Mike replies: One of my favorite New Yorker cartoons is of a crow sitting on a windowsill, saying, "At the risk of being obvious, I'm a talking crow." Well, at the risk of being obvious, a hand-worked negative is a negative that's been worked on by hand. When photographers used bigger cameras they got bigger negatives, so they could retouch directly on the negative, which is the job Edward Weston used to complain so bitterly about when retouching the portrait negs he did for pay would keep him indoors instead of out photographing for his art. The pictorialists often took retouching further, essentially "drawing" on their negatives to bring out properties and qualities they wanted in the image. In many cases the easiest manipulation was that you could "draw in" extra highlight density. The ultimate example was probably the French photographer Robert Demachy, the great gum printer, who believed a photograph wasn't art unless the negative had been altered by the photographer (that's his "Study in Red" above right), although many of the pictorialists also did it
to some degree. Munkácsi was working before the "straight" aesthetic was elaborated in the 1930s, and so, although he wasn't a pictorialist, he used some of the technical conventions of pictorialism that were standard for the era, including hand-working of negatives. If you click on his image above to get the larger version, you can clearly see hand-drawn crosshatching in various places on the two figures.
The folds of the clothing and the hands of the figure on the left have been worked on as well.

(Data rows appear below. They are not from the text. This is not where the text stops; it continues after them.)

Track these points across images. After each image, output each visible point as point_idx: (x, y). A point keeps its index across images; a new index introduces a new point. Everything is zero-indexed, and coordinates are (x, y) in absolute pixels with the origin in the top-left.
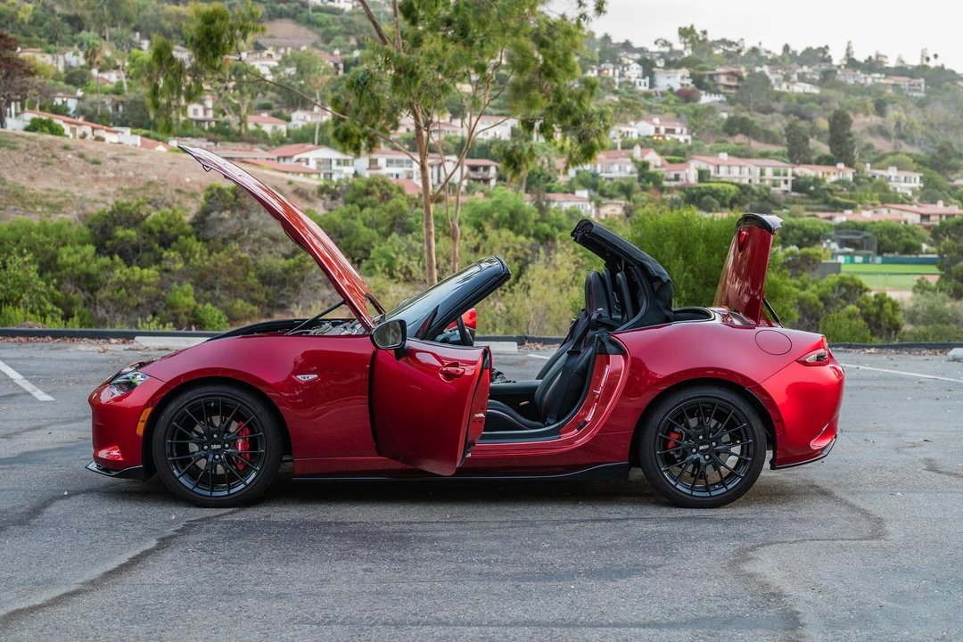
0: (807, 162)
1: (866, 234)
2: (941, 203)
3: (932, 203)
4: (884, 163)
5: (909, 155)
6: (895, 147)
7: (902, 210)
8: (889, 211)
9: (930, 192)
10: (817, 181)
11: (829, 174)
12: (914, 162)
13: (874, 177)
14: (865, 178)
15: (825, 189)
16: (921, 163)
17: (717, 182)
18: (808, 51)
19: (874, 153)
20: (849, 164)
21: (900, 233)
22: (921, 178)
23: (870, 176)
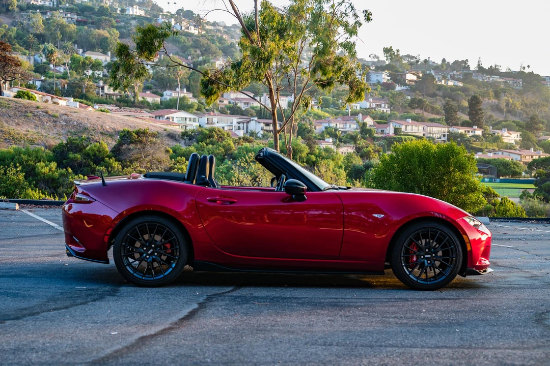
0: (456, 125)
1: (490, 166)
2: (532, 149)
3: (527, 149)
4: (500, 126)
5: (514, 122)
6: (506, 117)
7: (510, 153)
8: (503, 153)
9: (525, 144)
10: (461, 135)
11: (469, 132)
12: (517, 126)
13: (495, 134)
14: (489, 134)
15: (466, 140)
16: (520, 126)
17: (405, 135)
18: (456, 62)
19: (494, 120)
20: (480, 127)
21: (510, 165)
22: (521, 135)
23: (491, 133)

The light background is a result of overexposure due to excessive UV. These days, lenses have coatings and sometimes even cement between lens elements that cuts UV, so that an additional UV filter isn't really needed. In the '20s, before lens coating, and when they sometimes used organic cements (purified pine pitch, even) for lens elements, a UV filter had a larger effect. It was sometimes called a "haze-cutting" filter; the light background you see in this picture and many other pictures of the period is, in effect, the "haze." I often quite like the effect, personally, although of course it depends upon the picture.